Les masques permettent aux ombres des morts de pénétrer au coeur des plaisirs humains. « Si , pour certains chercheurs, les porteurs de masques incarneraient les esprits de la végétation et s’inscriraient dans des rituels de fertilité, d’autres ont adopté la thèse selon laquelle les origines du masque se situeraient dans les croyances liées aux esprits des morts. Ils incarneraient, d’une part, les ancêtres directs que l’on craint, respecte, évoque dans les moments difficiles et, d’autre part, un ensemble d’êtres anonymes et mystérieux, supposés malveillants et dangereux, dont il convient de se protéger.

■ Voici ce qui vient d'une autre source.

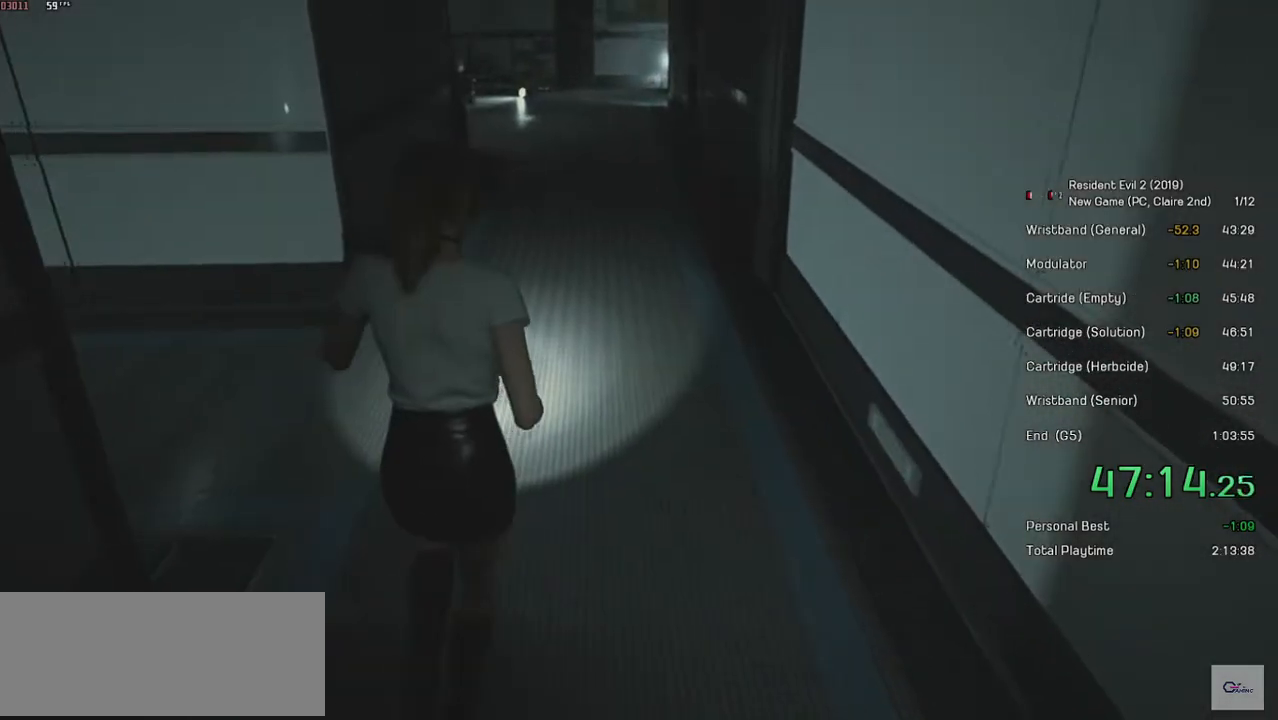
{"keys": ["shift", "w"], "mouse": [], "events": []}
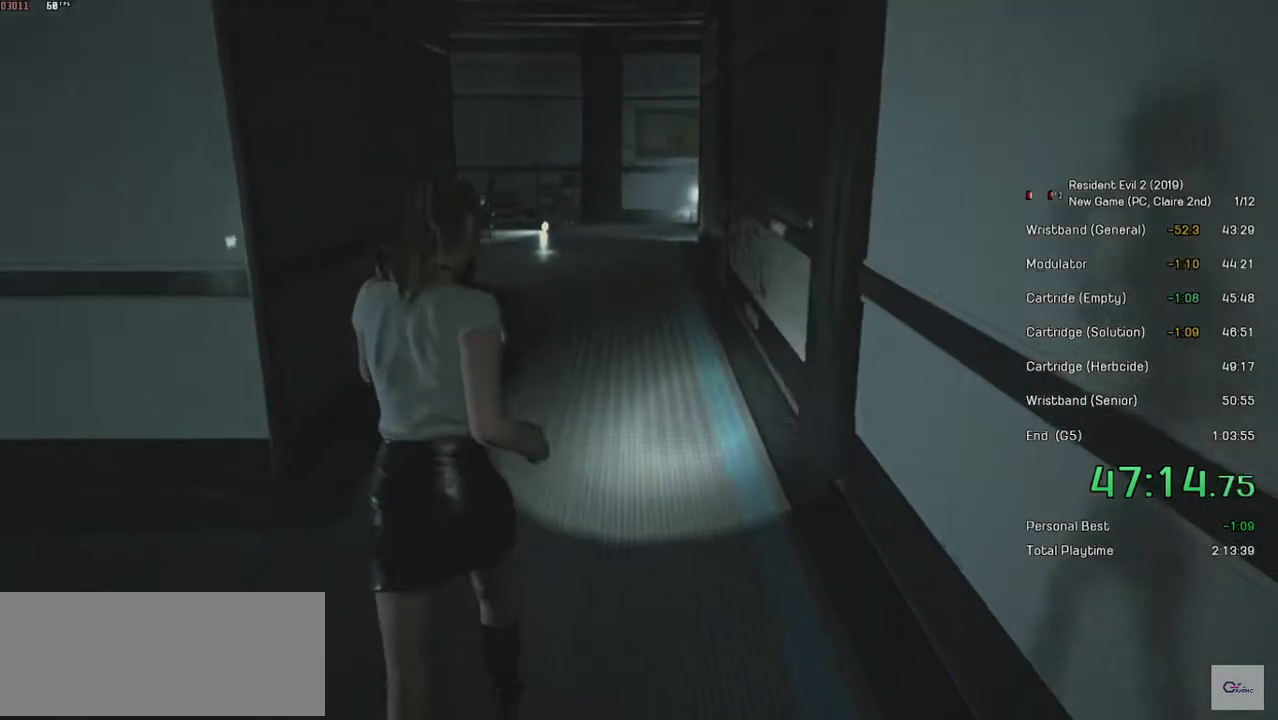
{"keys": ["shift", "w"], "mouse": [], "events": []}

Cette hypothèse, développée voici une quarantaine d’années par Karl Meuli, s’appuie tant sur le comportement des personnages masqués dans un certain nombre de coutumes européennes que sur le terme utilisé pour désigner le masque : étymologiquement, le terme « masca », dérivé du vieil italien, ne désigne-t-il pas un être hideux, malfaisant, un démon ? Tout comme le terme latin « larva » qui signifie « masque » désigne initialement un être infernal, un être de l’au-delà, un fantôme, signification que l’on retrouve dans le « scheme » germanique. 1854»

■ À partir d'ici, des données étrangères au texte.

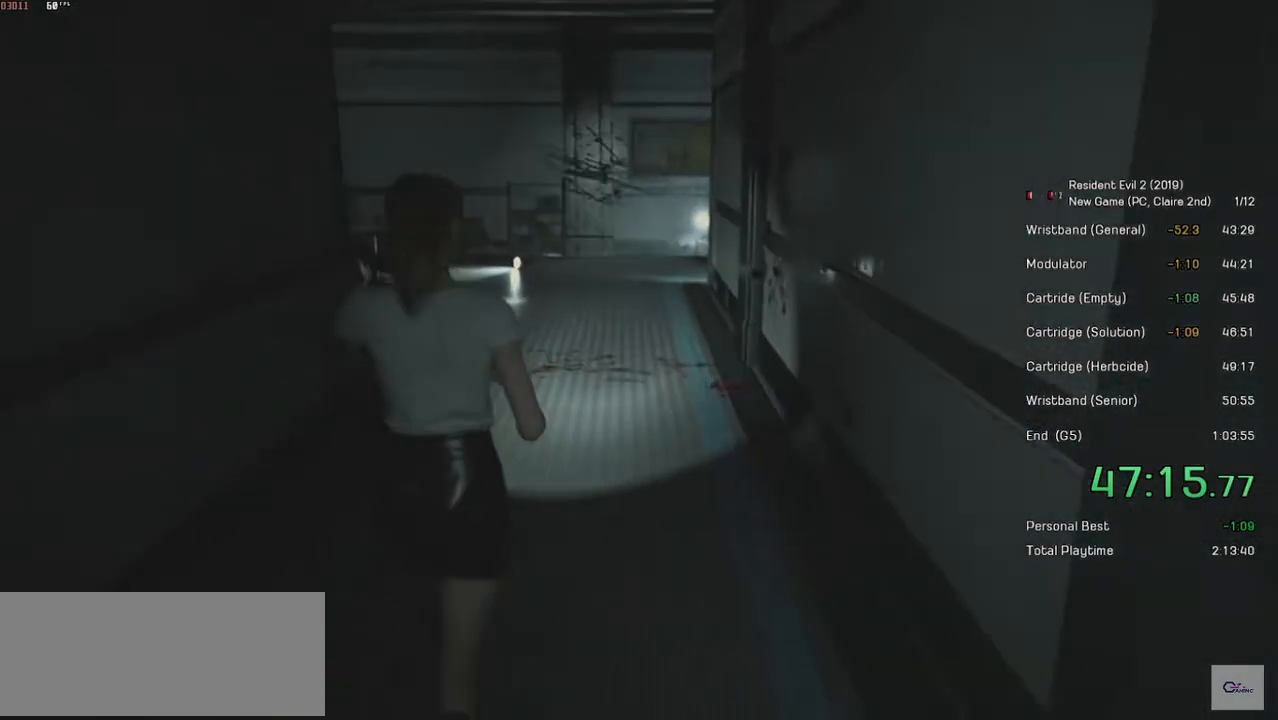
{"keys": ["shift", "w"], "mouse": [], "events": []}
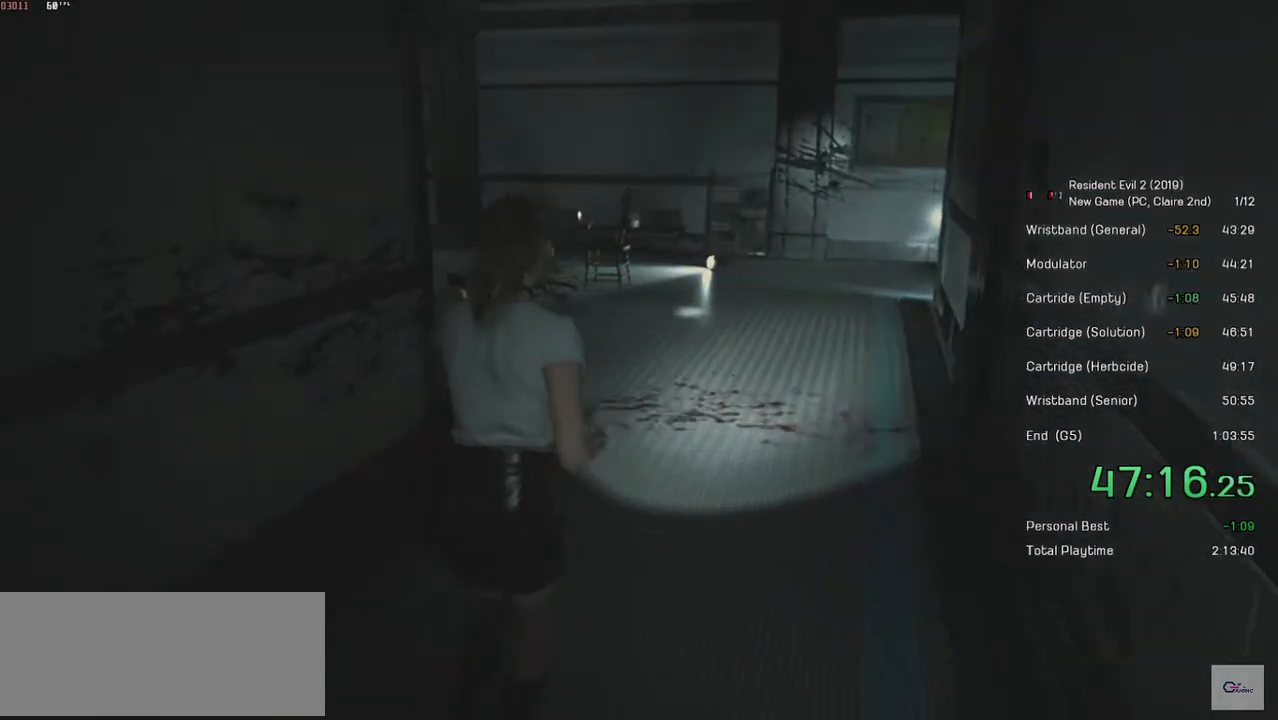
{"keys": ["shift", "w"], "mouse": [], "events": []}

Cette confusion entre le masque et le fantôme n’a pas échappé à Jean Lorrain qui utilise dans « Les trous du masque » les ressorts dramatiques offerts par la légende. Le narrateur qui erre depuis un temps indéterminé à travers une étrange salle de bal « où l’on ne dansait pas » en vient à comparer les masques à des fantômes. « Et toutes ces cagoules se taisaient dans une immobilité de spectres et, au-dessus de leurs couronnes funèbres, l’ogive des fenêtres se découpant en clair sur le ciel blanc de lune, les coiffait d’une mitre transparente. » L’absence de mouvement des masques alliée à la lumière phosphorescente projetée par le clair de lune le fait basculer dans un monde qui échappe au réel.

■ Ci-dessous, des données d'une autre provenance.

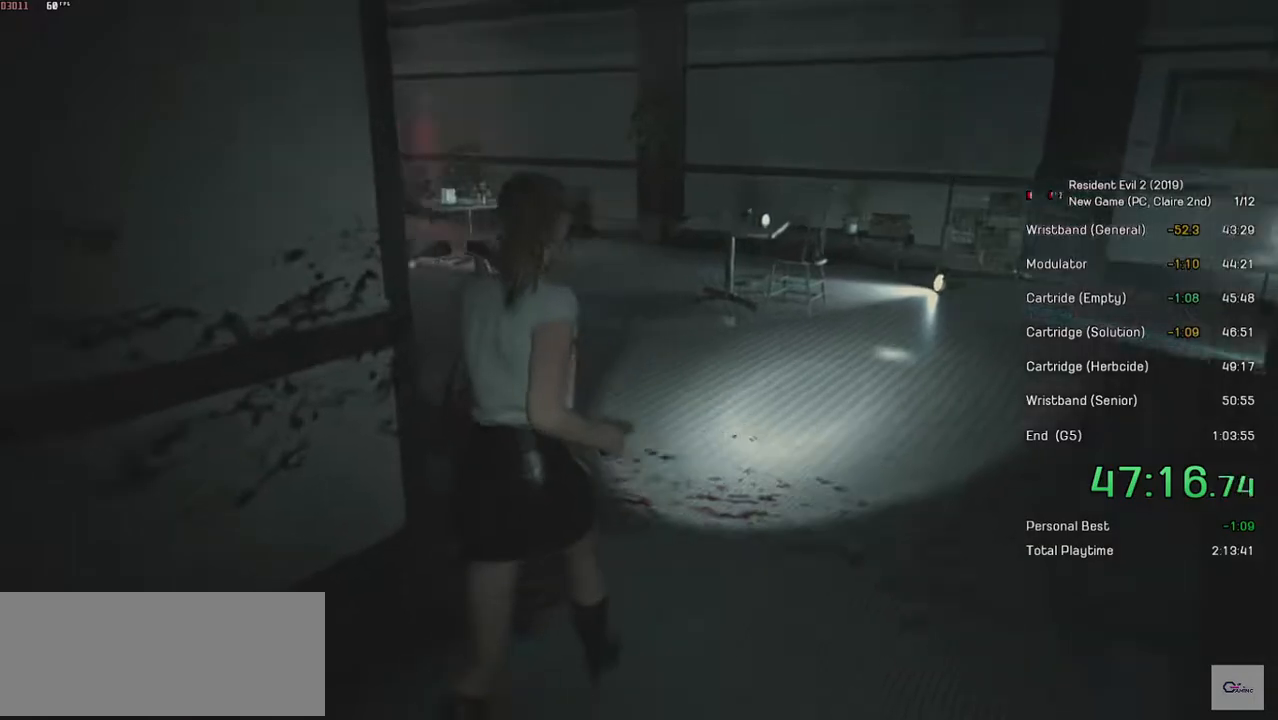
{"keys": ["shift", "w"], "mouse": [], "events": []}
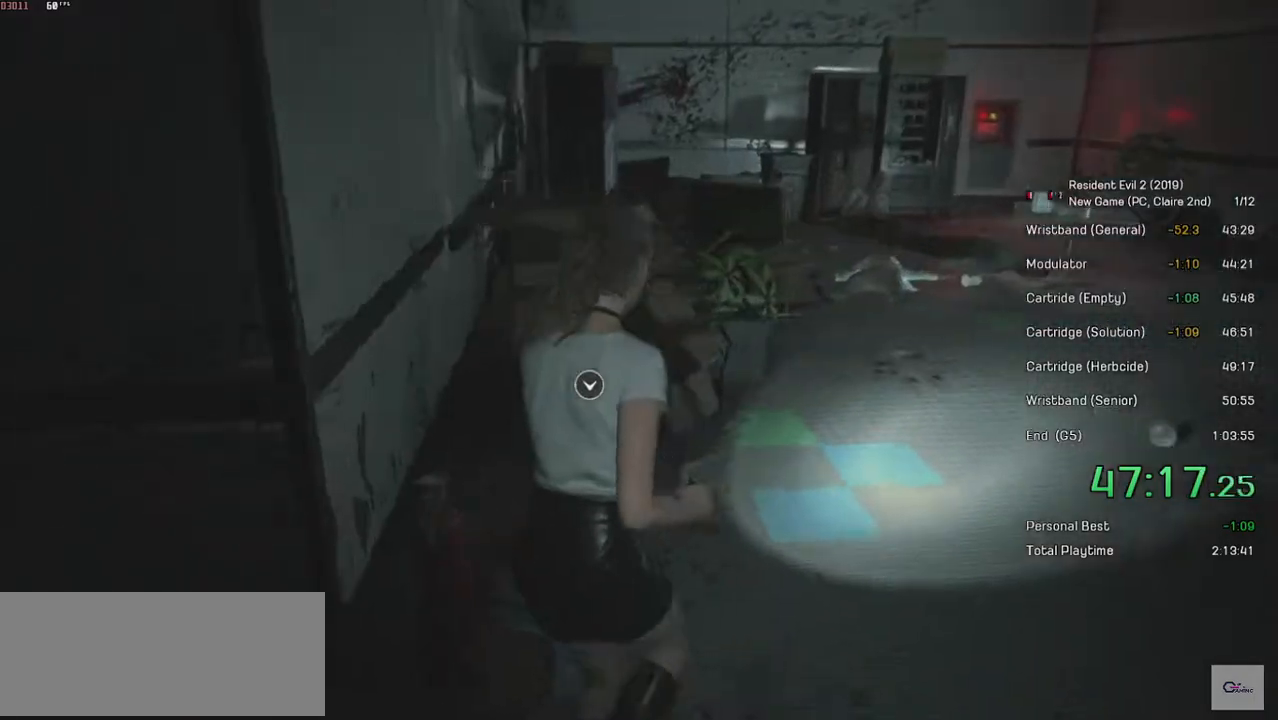
{"keys": ["shift", "w"], "mouse": [], "events": [[84, "mouse_left", "down"], [184, "mouse_left", "up"], [250, "mouse_left", "down"], [300, "mouse_left", "up"], [400, "mouse_left", "down"], [450, "mouse_left", "up"]]}
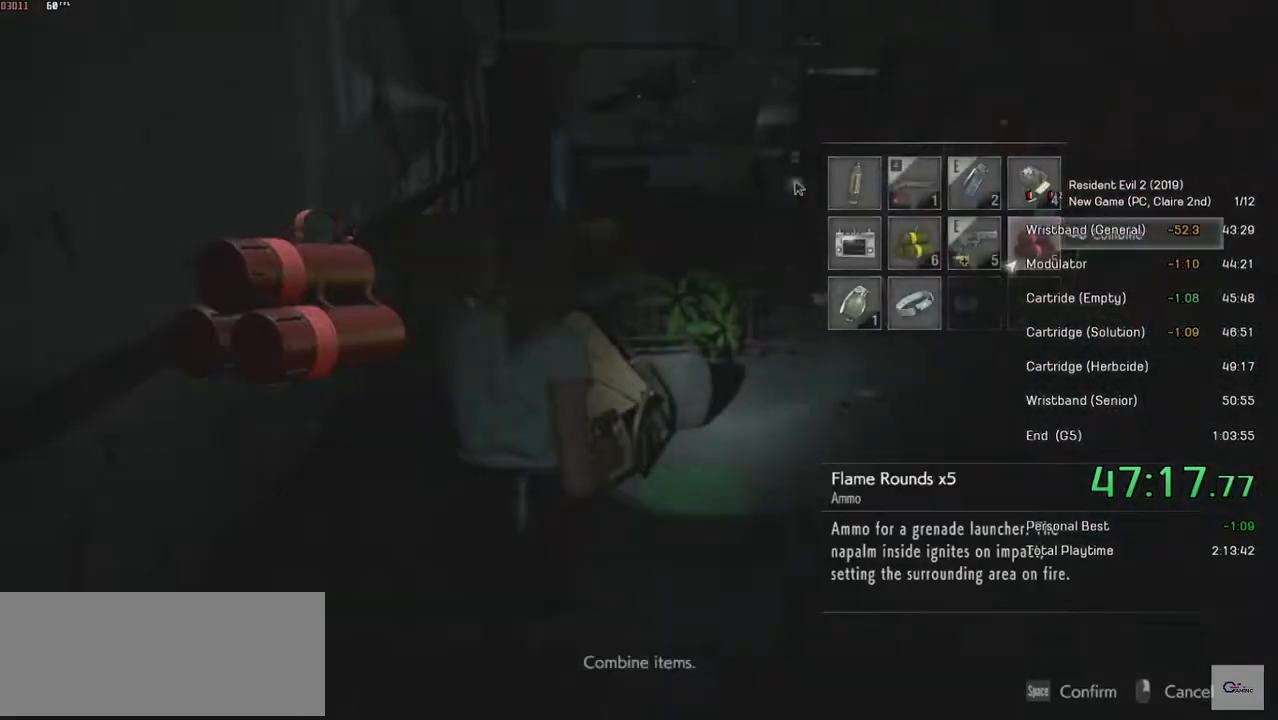
{"keys": ["shift", "w"], "mouse": [], "events": [[34, "mouse_left", "down"], [100, "mouse_left", "up"], [150, "mouse_left", "down"], [284, "mouse_left", "up"]]}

‘« Je sentais ma raison sombrer dans l’épouvante ; le surnaturel m’enveloppait ! Cette rigidité, le silence de tous ces êtres masqués ! Quels étaient-ils ? Une minute d’incertitude de plus, c’était la folie ! Je n’y tenais plus et, d’une main crispée d’angoisse, m’étant avancé vers un des masques, je soulevai brusquement sa cagoule.
Horreur ! il n’y avait rien. Mes yeux hagards ne rencontraient que le creux d’un capuchon ; la robe, le camail, étaient vides. Cet être qui vivait n’était qu’ombre et néant.
Fou de terreur, j’arrachai la cagoule du masque assis dans la stalle voisine : le capuchon de velours vert était vide, vide le capuchon des autres masques assis le long des murs. Tous avaient des faces d’ombre, tous étaient du néant. 1855»’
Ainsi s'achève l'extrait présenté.